Just last month, Google (NASDAQ: GOOGL ) sold Motorola to Lenovo for $2.9 billion, a move that seemingly took it out of the mobile handset space. But absent from that deal was Google's Project Ara, one of the company's moonshot ambitions, whose goal is to bring cheap smartphones to emerging markets -- one piece at a time.
Changing the rules of the game
The latest numbers from the International Data Corporation show that worldwide smartphone growth is slowing. Between 2012 and 2013, smartphone growth hit 39.2%, but in 2017 it's expected to be just 8.3% and fall to 6.2% in 2018.
Phone makers are scrambling to tap into emerging markets, where cost is one of the biggest factors keeping people from purchasing their first device. Google could have kept Motorola and created low-cost devices for these markets, but instead it's decided to try to change the way people think of smartphones.
The idea behind Ara is to let people piece together their own smartphones by purchasing optional component upgrades. According to a recent Time article, Google expects the entry price for an Ara phone to be $50, which would have optional upgradable tiles that will clip into the back of the phone to improve features like data storage, battery life, the camera, and wireless connectivity.
The $50 base version, running Android obviously, wouldn't even have a data connection but would have Wi-Fi, and consumers could purchase extra components as they have the money. Nearly everything would be changeable about the device, including the screen and the processor.
Aside from interchangeable components, the low price also sets the Ara devices apart from the current market. For comparison's sake, Nokia just introduced the Android-powered X smartphone, that's aimed at emerging markets and sells for about $120.
While the Nokia X is a much more capable phone than the introductory Ara will be, it's still more than twice the price. For people who are looking for smartphones but don't have a lot of money to spend, they could buy an Ara phone and then upgrade the components with new modules as they're able.

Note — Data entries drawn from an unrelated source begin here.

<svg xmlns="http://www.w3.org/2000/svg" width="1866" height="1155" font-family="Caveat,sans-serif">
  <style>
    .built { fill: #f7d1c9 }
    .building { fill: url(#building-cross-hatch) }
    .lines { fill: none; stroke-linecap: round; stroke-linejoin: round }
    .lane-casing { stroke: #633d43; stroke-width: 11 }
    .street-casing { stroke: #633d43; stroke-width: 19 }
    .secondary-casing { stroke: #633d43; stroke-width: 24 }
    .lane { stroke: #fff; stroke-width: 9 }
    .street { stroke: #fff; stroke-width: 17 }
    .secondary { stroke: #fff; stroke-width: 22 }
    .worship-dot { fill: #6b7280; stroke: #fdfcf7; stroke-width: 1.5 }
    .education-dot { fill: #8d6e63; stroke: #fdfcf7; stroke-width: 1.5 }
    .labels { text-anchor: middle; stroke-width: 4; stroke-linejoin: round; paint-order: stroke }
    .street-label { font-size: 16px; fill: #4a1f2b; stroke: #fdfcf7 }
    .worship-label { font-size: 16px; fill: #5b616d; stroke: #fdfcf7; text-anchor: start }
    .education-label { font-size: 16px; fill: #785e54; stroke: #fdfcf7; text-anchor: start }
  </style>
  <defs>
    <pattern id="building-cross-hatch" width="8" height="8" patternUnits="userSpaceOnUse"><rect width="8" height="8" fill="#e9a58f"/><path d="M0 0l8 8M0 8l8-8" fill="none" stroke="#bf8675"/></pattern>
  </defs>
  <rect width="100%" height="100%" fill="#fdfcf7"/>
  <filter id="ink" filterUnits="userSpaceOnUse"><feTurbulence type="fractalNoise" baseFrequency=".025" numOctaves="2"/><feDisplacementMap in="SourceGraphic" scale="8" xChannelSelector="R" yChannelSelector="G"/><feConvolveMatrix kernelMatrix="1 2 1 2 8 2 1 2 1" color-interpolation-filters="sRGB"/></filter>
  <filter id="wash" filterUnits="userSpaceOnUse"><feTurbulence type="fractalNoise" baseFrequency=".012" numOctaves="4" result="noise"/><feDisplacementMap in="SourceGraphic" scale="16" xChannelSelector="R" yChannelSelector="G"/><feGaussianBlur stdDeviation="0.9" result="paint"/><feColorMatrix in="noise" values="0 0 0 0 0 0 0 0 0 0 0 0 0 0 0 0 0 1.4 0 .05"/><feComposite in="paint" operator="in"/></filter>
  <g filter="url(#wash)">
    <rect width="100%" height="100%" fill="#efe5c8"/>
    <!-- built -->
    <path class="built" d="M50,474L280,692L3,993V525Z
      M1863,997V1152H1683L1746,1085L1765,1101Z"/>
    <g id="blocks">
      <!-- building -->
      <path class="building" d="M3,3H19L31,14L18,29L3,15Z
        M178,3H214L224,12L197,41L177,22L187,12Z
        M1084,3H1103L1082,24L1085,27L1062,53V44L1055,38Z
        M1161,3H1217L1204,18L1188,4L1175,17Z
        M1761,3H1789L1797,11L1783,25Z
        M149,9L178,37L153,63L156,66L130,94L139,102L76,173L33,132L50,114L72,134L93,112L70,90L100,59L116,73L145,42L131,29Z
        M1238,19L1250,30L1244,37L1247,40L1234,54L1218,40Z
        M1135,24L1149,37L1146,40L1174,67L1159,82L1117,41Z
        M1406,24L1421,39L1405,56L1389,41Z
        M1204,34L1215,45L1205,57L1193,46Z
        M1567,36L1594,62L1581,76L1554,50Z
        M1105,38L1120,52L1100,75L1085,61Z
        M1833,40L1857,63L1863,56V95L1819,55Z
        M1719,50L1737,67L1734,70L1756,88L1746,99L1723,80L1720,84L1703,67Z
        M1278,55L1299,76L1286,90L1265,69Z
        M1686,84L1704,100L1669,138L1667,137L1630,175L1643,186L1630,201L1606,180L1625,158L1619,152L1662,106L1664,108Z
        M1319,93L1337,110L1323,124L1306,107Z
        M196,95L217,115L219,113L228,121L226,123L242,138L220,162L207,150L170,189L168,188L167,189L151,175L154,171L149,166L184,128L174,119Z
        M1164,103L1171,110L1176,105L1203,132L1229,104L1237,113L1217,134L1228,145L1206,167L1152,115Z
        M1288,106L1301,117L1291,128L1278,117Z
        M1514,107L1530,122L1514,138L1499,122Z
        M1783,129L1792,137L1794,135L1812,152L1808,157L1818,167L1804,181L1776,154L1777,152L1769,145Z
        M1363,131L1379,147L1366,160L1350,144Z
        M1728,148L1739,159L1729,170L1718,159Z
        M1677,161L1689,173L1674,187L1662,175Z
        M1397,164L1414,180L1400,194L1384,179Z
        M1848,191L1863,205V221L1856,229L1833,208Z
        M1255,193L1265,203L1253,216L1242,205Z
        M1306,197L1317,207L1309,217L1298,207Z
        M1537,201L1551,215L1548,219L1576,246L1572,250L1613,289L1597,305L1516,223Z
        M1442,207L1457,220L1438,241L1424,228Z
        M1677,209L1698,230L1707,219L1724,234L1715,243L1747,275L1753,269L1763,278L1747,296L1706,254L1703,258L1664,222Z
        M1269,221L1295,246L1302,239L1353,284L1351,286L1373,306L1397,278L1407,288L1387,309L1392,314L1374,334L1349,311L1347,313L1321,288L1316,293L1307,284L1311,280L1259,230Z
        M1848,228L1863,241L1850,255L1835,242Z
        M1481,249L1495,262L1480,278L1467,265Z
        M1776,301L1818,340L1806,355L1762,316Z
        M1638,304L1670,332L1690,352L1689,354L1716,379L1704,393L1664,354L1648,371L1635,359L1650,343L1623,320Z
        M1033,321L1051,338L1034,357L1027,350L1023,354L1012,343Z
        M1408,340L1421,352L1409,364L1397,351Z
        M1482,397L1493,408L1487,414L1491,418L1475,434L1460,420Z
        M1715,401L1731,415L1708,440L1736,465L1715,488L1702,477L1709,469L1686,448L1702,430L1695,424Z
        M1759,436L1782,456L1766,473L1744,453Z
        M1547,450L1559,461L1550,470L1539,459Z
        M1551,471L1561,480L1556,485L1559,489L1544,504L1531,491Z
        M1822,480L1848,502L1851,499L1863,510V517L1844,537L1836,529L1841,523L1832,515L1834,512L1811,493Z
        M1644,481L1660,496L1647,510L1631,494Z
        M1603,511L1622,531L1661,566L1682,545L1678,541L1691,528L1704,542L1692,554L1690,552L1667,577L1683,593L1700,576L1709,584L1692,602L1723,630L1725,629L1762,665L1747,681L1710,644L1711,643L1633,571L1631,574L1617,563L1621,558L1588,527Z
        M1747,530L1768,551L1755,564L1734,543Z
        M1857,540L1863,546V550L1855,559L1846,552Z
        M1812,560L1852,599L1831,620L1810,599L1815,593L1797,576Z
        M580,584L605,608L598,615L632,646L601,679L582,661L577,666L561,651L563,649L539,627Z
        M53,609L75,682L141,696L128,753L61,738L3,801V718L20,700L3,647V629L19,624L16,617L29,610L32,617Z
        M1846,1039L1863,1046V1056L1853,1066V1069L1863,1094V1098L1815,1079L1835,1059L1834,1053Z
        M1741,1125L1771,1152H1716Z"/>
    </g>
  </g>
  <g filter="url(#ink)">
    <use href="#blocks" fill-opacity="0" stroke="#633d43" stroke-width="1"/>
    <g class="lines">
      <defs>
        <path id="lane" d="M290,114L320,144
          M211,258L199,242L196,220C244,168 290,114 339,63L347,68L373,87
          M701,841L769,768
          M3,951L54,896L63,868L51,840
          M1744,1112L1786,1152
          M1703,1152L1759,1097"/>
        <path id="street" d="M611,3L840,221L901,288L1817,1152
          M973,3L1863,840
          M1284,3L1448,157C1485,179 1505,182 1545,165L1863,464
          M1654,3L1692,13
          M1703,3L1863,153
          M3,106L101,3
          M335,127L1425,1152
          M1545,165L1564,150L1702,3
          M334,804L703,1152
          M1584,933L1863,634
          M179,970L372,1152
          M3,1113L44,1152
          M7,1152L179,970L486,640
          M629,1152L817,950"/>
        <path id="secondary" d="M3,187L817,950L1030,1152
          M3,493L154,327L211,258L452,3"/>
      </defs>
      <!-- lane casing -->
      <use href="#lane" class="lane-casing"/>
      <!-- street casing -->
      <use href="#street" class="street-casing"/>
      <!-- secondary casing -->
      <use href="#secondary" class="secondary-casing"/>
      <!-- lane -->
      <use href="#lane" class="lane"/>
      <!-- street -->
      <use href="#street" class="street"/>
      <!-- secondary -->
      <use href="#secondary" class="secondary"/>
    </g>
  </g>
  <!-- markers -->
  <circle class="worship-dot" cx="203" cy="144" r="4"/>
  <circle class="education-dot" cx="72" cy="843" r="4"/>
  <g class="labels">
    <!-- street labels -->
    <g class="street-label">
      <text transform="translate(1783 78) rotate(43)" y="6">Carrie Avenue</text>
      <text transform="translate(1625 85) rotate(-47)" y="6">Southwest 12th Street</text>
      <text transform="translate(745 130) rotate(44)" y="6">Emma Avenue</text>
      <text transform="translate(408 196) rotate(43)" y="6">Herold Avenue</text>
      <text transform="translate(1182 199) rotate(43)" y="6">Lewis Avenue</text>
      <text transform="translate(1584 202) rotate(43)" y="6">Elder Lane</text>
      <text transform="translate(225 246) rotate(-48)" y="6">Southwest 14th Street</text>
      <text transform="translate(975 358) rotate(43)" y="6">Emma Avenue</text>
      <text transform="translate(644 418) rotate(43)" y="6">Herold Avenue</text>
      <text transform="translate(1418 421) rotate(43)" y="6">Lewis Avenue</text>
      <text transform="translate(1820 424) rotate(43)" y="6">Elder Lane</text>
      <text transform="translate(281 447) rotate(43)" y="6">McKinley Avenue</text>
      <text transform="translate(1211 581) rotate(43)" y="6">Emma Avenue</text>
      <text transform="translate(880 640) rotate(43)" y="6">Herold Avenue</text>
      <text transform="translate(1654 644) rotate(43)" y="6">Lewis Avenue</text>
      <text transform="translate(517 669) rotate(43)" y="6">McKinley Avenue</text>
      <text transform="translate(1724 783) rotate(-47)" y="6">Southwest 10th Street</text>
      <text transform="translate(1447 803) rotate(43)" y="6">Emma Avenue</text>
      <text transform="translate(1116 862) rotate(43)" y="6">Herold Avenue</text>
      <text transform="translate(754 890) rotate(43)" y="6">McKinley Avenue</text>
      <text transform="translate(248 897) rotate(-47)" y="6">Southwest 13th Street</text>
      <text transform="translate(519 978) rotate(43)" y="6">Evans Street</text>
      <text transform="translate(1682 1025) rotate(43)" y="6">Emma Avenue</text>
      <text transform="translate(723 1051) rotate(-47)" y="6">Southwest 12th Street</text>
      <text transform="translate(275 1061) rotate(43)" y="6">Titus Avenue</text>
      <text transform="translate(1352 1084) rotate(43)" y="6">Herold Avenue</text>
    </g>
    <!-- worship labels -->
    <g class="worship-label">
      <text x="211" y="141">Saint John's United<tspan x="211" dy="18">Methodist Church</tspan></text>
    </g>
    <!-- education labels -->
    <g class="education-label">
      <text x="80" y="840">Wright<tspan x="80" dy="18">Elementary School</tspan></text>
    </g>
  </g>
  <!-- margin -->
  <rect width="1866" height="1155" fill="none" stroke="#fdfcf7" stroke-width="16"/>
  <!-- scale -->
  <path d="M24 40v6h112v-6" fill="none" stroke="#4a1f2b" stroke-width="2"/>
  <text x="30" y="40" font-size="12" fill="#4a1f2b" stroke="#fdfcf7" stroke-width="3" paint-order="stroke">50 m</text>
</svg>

We're still a year away from seeing Project Ara bring its first phone to market, but Google is showing it's serious about the devices by scheduling a two-day Project Ara developer conference in April.
The smartphone space has always been competitive, and as the market's growth continues to slow, Google's unconventional path could give it an advantage in emerging markets. The company will need large acceptance of the modular approach, outside of enthusiasts looking to build their own phone, in order for Ara to be a success, though. That means the company will need to convince component makers to sell specially designed units for Ara devices.
If anyone knows how to get the world's tech companies to go tromping into unknown territory, it's Google. The company proved it could single-handedly change the software mobile landscape when it launched the Android OS years ago. Now, investors have to decide if Google can do the same thing with hardware.